The Miami-Dade County School Board is seeking an unspecified amount of damages, which is usual for cases like this, said Daryl Jones, an attorney who is serving as a district liaison in the lawsuit.
The companies are reportedly trying to settle the lawsuits through settlements and some are already in the process like Johnson & Johnson and its Janssen Pharmaceutical Companies, which is named in the lawsuits.
The company said in a statement this week that it had reached a $20.4 million deal with two Ohio counties “to avoid the resource demands and uncertainty of a trial.”
It still has the rest of the other opioid litigation’s to contend with.
The settlement makes it the fourth drugmaker to reach a deal ahead of the trial, which is slated to begin later this month in federal court in Cleveland, according to the Wall Street Journal. The trial is considered a bellweather for the thousands of opioid-related lawsuits that states and municipalities have filed against the companies.
Purdue Pharma’s filing for Chapter 11 bankruptcy last month would freeze the lawsuits against it and likely shift them into bankruptcy court, according to STAT, a health and medical website produced by Boston Globe Media. But, some state attorney generals said they would continue to seek additional damages from the company and members of the Sackler family, who control Purdue.

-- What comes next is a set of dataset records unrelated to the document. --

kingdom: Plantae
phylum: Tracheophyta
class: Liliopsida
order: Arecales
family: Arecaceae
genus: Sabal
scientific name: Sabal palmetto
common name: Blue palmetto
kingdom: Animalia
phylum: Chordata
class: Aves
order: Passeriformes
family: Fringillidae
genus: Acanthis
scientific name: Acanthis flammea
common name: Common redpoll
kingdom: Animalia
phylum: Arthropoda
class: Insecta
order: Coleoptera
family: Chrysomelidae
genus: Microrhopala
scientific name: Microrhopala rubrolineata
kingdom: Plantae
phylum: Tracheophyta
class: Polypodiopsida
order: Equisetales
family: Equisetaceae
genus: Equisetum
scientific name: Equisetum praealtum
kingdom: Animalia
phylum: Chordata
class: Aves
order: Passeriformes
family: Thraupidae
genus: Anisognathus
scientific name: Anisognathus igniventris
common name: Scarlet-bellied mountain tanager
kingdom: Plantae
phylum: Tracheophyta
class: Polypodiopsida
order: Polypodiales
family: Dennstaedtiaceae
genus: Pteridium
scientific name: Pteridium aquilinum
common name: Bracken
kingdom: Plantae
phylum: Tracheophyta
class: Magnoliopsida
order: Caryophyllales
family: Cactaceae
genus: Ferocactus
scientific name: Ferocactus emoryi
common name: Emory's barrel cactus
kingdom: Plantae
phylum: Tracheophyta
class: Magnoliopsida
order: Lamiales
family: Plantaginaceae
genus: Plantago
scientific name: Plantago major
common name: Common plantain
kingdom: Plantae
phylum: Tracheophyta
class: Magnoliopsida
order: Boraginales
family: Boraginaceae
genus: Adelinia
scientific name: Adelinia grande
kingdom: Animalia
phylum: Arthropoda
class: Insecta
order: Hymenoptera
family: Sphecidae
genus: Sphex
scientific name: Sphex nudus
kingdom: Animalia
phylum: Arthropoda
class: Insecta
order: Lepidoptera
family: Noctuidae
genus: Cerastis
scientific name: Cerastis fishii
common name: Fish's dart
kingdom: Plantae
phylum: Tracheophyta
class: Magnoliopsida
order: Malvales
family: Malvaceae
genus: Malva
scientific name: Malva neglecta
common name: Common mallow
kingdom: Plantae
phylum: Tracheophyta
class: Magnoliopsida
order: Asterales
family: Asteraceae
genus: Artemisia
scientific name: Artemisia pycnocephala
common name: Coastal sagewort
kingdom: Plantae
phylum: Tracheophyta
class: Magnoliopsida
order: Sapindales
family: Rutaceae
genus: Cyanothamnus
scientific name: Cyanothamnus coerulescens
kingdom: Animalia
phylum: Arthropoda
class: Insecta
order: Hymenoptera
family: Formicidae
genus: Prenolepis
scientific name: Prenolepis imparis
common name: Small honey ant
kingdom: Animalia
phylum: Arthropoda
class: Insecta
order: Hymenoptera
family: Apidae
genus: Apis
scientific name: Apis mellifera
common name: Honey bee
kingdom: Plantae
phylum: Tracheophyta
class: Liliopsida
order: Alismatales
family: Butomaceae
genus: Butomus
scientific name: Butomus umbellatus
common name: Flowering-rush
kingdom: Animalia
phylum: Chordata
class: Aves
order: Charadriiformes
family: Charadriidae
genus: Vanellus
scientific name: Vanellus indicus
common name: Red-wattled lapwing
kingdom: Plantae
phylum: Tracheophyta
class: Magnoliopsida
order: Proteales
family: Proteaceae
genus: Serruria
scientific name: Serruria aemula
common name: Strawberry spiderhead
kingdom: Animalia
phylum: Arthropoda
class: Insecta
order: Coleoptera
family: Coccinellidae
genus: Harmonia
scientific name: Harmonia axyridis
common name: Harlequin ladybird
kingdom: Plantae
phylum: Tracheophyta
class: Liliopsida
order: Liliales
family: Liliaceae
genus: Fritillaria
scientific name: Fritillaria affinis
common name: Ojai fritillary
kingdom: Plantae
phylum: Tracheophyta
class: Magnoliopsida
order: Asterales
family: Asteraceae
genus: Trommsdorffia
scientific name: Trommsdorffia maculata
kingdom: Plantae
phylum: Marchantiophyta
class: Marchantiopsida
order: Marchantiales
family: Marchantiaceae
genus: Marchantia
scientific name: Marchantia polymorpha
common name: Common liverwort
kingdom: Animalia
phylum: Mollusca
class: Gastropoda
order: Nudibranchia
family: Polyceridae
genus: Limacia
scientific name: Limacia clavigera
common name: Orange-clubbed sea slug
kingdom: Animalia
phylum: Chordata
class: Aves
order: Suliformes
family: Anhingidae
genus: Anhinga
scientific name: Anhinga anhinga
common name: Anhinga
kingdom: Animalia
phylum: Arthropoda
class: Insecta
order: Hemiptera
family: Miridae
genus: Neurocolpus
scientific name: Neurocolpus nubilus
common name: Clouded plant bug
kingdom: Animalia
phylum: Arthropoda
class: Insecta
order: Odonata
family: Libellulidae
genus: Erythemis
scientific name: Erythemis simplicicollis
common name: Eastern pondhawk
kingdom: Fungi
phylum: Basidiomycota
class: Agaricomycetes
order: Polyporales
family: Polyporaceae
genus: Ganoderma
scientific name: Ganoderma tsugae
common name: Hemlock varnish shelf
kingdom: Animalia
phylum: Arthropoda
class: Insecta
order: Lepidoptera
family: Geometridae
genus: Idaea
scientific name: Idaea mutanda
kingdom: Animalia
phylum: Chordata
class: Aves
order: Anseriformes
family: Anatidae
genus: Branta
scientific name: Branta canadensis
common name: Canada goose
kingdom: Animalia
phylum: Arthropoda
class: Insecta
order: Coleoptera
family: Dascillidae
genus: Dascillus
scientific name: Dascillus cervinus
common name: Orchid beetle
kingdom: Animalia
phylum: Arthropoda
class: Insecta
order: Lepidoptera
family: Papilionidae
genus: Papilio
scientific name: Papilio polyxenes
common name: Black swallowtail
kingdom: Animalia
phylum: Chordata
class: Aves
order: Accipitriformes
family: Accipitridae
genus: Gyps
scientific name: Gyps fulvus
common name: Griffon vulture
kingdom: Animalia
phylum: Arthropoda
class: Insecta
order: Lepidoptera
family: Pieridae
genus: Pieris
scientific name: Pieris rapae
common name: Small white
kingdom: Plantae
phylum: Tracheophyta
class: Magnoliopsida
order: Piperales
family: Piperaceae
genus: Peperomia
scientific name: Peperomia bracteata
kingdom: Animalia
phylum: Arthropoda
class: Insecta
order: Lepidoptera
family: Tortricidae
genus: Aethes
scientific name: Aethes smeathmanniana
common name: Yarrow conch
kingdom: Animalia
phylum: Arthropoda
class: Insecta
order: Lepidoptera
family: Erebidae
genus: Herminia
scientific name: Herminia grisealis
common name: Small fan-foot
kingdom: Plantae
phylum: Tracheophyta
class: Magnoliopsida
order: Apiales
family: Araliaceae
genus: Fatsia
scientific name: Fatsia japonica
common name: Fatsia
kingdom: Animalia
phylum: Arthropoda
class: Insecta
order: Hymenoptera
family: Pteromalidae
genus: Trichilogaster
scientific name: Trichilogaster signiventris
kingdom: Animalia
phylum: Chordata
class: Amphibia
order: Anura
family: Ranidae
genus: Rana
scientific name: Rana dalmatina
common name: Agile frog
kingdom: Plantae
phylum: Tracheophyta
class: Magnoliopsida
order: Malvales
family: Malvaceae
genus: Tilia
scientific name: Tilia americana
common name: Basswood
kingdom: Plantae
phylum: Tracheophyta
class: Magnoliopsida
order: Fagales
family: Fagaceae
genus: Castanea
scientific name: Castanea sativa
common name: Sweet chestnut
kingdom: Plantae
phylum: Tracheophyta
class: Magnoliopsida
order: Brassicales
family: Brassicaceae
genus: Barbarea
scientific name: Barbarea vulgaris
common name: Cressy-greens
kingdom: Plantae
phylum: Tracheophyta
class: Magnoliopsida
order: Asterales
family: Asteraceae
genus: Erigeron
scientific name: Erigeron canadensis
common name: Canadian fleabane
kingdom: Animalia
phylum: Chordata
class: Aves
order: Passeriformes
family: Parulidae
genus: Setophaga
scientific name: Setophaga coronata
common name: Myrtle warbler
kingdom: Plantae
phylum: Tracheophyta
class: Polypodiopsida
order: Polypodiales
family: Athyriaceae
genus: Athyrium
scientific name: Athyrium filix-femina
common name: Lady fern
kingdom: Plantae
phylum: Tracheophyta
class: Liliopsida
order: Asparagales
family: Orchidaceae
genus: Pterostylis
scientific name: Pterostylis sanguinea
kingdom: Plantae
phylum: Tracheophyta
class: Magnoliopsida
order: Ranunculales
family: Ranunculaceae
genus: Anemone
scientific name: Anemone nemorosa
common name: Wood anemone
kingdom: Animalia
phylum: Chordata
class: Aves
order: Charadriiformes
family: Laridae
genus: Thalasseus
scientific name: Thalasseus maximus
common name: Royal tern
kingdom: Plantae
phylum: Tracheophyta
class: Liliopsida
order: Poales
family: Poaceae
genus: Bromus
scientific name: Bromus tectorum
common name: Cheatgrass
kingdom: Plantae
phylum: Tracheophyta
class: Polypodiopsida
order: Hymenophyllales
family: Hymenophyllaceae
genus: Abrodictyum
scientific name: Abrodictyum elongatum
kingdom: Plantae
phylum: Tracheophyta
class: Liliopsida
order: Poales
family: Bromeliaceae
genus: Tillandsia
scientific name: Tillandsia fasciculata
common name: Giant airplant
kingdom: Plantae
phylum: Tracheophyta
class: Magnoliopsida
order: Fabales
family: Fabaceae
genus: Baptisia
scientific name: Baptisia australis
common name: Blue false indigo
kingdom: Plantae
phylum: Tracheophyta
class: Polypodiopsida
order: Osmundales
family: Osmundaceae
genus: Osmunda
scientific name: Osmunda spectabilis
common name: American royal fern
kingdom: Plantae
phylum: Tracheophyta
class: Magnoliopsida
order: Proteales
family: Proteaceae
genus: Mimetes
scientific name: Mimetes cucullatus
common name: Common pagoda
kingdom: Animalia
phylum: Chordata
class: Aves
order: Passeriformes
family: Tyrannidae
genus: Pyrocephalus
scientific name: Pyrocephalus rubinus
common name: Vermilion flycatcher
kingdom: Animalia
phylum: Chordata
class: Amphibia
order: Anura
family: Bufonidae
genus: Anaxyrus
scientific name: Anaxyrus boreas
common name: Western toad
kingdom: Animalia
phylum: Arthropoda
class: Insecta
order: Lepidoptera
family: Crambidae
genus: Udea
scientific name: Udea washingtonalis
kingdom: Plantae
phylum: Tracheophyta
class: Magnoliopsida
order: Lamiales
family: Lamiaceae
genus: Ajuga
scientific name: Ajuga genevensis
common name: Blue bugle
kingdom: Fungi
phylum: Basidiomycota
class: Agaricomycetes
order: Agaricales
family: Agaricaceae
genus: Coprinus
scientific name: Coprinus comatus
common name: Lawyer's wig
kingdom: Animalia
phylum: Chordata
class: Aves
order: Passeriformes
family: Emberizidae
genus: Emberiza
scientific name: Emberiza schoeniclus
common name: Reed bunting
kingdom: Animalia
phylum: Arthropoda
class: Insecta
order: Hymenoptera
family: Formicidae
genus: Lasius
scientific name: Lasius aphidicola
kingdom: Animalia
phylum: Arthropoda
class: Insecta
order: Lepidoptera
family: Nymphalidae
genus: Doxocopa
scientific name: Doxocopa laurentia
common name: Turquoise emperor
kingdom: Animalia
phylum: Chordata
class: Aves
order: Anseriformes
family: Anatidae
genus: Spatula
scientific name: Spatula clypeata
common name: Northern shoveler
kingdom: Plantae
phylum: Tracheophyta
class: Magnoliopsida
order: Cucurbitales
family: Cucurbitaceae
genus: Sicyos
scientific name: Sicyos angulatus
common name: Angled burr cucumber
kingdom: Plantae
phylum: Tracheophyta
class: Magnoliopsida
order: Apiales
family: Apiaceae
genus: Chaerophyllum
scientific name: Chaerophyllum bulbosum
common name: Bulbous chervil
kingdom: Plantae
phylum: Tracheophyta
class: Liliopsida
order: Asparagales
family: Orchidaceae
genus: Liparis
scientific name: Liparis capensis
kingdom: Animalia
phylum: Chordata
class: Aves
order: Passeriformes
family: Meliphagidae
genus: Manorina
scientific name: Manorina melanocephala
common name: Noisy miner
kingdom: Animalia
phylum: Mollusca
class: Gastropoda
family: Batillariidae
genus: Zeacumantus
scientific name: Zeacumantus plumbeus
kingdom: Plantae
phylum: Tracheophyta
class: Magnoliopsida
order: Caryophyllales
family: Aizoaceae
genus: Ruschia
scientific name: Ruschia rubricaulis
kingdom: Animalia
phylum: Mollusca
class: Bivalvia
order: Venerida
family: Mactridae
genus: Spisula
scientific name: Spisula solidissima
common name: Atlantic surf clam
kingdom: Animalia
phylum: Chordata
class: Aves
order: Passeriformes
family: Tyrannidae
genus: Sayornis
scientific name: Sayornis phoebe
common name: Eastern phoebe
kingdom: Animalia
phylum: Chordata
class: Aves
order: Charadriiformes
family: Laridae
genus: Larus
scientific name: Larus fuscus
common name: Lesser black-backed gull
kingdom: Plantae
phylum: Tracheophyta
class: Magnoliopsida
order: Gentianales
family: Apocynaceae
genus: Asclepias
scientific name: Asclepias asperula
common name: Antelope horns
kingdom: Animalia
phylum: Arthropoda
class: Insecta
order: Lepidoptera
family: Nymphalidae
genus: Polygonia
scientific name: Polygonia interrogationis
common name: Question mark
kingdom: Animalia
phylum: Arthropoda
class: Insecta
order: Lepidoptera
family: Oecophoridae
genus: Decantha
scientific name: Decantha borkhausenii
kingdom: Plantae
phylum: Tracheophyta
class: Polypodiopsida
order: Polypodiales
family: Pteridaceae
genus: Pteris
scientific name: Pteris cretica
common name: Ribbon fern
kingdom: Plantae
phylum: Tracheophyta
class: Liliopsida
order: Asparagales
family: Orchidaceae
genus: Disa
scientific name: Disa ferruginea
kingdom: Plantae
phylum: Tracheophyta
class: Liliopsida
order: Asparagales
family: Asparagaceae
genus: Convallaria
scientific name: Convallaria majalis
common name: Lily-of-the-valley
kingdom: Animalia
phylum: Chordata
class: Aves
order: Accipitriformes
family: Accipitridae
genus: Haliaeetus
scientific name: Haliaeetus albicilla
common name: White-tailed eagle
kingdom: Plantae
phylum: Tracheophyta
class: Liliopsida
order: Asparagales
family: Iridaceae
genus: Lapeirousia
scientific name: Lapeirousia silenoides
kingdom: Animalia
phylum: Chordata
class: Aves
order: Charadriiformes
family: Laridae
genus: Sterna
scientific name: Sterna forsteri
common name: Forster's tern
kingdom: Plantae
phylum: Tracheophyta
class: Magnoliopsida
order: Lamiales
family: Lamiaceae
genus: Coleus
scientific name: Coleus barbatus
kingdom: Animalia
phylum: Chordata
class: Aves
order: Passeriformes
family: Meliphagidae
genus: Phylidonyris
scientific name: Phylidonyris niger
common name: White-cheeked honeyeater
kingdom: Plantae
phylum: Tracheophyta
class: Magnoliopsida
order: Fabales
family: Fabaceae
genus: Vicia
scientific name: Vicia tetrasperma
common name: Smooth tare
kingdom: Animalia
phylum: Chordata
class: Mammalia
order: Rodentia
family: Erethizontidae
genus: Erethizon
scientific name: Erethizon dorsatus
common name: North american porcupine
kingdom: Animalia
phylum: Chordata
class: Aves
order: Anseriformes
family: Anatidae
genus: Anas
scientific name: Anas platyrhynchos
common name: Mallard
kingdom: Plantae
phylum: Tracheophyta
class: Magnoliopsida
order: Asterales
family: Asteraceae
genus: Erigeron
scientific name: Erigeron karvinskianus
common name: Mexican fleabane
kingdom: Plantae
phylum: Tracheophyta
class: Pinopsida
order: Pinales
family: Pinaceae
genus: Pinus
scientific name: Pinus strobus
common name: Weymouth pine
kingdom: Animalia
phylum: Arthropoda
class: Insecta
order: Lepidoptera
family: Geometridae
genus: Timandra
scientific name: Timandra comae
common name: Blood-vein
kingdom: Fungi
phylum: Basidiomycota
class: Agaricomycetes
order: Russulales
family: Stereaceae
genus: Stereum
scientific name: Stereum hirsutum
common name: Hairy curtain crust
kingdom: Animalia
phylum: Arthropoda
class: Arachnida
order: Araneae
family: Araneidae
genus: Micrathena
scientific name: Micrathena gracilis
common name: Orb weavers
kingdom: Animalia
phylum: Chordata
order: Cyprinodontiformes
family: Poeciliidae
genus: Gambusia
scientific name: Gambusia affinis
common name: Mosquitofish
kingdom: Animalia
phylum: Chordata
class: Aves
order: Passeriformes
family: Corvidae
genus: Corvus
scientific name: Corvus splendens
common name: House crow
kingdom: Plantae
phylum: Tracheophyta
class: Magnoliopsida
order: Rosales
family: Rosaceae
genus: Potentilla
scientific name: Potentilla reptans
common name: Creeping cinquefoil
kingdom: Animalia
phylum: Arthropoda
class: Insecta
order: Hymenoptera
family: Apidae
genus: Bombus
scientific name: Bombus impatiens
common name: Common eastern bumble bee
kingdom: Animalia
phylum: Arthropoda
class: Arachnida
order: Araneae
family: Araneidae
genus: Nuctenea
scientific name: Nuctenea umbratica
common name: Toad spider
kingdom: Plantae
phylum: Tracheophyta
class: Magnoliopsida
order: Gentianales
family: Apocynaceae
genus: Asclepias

Jones said the multidistrict litigation is being described a the “largest lawsuit of its kind” in the world and everyone, he said, is asking the same question.
How will it be resolved?
“It is the million-dollar question, and people all over country are asking it,” said Maryland’s Attorney General Brian Frosh, who has joined most state attorneys general in taking civil action, according to The Baltimore Sun. “The crisis has been nationwide and the lawsuits so far-flung that it’s very difficult to figure out how to resolve them in one fell swoop.”